Parts of the exercise:
[1] According to the Fazenda Soares profile, why does the Cerrado Mineiro region provide ideal conditions for coffee production? Answer in one to three sentences.
[2] Rewrite the paragraph of the Fazenda Soares profile that begins "Made up of 55 separate counties" as a short bulleted list, keeping its main facts.
[3] Copy the part of the Fazenda Soares profile between "Made up of 55" and "Champagne in France.", inclusive, without changing anything.

Passage shown:
==========
Farm: Fazenda Soares
Varietal: Red Catuaí
Altitude: 1112 meters above sea level
Owner: Pedro Humberto Veloso
Town / City: Carmo do Paranaíbe
Region: Cerrado Mineiro
Overall: Honey, syrup, milk cocolate
Fazenda Soares - Brazil
When Pedro began acquiring new land for coffee farming in the 80s, by today’s standards, the small Fazenda Soares was one of his first. Taking its name from the stream that runs through the farm, Soares’ microclimate and special processing, enables it to produce some truly spectacular coffees.
Made up of 55 separate counties, the region of Cerrado Mineiro can be found to the east of Minas Gerais; one of the primary coffee-growing regions of Brazil. Famed for its quality coffee production, the region ranges from 1,000 to 1,250 metres above sea level, providing ideal conditions for coffee production due to the perfect balance of wet and dry seasons. Cerrado alone is estimated to produce as much as 12.5% of Brazil’s total coffee output and has now received ‘Origin status’, meaning only coffee from ‘Cerrado’ can be called ‘Cerrado’; similar to Champagne in France.
==========
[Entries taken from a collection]
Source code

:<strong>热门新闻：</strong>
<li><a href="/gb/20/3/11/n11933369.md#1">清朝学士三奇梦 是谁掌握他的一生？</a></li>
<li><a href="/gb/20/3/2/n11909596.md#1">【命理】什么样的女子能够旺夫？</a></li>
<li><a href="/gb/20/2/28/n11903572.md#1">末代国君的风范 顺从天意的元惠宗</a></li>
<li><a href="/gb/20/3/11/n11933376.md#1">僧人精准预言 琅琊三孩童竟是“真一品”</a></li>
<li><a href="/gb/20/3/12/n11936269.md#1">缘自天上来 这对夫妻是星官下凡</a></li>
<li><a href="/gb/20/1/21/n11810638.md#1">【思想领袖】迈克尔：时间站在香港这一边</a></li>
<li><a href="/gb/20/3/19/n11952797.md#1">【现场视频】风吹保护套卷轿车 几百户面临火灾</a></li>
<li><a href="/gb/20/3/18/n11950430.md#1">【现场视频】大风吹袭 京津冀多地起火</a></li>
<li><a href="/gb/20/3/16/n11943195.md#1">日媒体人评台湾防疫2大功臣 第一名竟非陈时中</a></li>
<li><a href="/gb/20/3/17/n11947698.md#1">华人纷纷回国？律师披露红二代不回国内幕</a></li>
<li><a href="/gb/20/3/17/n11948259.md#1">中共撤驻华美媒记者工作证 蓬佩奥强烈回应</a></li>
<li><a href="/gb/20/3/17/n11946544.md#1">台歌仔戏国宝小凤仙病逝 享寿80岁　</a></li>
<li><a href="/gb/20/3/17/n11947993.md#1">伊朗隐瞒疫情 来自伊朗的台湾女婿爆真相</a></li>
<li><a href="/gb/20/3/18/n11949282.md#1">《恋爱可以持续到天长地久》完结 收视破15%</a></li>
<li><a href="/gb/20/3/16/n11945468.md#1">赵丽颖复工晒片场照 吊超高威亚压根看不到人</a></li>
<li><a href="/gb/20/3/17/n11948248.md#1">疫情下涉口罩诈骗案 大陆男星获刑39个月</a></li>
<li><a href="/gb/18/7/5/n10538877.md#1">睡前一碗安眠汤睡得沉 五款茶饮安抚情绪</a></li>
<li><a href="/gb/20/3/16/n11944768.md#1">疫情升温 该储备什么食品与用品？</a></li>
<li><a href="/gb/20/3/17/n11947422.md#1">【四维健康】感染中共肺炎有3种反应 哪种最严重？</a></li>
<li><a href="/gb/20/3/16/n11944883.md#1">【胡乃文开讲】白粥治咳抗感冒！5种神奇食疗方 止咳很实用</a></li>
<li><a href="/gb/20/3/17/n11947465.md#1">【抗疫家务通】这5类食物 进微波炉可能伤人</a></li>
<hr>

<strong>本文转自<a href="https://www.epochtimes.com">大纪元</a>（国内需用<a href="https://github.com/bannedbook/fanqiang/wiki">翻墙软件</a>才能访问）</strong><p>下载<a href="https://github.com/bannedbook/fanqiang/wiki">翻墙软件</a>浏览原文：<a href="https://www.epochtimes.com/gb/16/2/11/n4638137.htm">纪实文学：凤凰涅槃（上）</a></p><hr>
==========
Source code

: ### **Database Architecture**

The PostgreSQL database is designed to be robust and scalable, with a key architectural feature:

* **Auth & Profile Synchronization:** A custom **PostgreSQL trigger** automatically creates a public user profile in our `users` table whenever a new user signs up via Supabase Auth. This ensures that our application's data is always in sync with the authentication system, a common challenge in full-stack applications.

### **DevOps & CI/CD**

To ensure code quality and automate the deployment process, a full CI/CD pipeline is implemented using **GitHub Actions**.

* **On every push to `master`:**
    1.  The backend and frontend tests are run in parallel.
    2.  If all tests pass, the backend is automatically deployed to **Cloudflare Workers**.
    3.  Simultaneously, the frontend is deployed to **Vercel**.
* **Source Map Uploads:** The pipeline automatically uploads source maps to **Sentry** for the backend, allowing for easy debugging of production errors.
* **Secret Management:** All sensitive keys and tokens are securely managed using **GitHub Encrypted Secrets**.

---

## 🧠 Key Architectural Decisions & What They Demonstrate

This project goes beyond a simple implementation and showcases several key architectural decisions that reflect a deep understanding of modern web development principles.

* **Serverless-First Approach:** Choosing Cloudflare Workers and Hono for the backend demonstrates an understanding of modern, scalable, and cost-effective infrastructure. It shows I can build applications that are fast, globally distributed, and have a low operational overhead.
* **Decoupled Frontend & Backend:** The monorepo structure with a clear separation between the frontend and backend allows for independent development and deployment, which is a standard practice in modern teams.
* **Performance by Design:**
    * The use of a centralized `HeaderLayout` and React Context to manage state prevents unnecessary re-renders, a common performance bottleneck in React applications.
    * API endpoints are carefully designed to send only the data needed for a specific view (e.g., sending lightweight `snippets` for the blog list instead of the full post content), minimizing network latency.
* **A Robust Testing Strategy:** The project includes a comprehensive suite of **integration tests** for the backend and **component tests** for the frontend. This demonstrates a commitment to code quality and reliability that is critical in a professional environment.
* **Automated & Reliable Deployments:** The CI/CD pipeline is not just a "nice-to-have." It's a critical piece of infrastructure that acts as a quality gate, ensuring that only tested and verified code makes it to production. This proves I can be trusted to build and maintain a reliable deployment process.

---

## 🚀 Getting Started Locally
==========
Per-task outputs:
[1] The Fazenda Soares profile says the region's conditions are ideal because of the perfect balance of wet and dry seasons. The region lies 1,000 to 1,250 meters above sea level.

[2]
- Cerrado Mineiro is made up of 55 separate counties and lies to the east of Minas Gerais, one of Brazil's primary coffee-growing regions.
- The region is known for quality coffee and ranges from 1,000 to 1,250 meters above sea level.
- Its perfect balance of wet and dry seasons gives it ideal conditions for coffee production.
- Cerrado alone is estimated to produce as much as 12.5% of Brazil's total coffee output.
- It has received Origin status, so only coffee from Cerrado can be called "Cerrado," similar to Champagne in France.

[3]
Made up of 55 separate counties, the region of Cerrado Mineiro can be found to the east of Minas Gerais; one of the primary coffee-growing regions of Brazil. Famed for its quality coffee production, the region ranges from 1,000 to 1,250 metres above sea level, providing ideal conditions for coffee production due to the perfect balance of wet and dry seasons. Cerrado alone is estimated to produce as much as 12.5% of Brazil’s total coffee output and has now received ‘Origin status’, meaning only coffee from ‘Cerrado’ can be called ‘Cerrado’; similar to Champagne in France.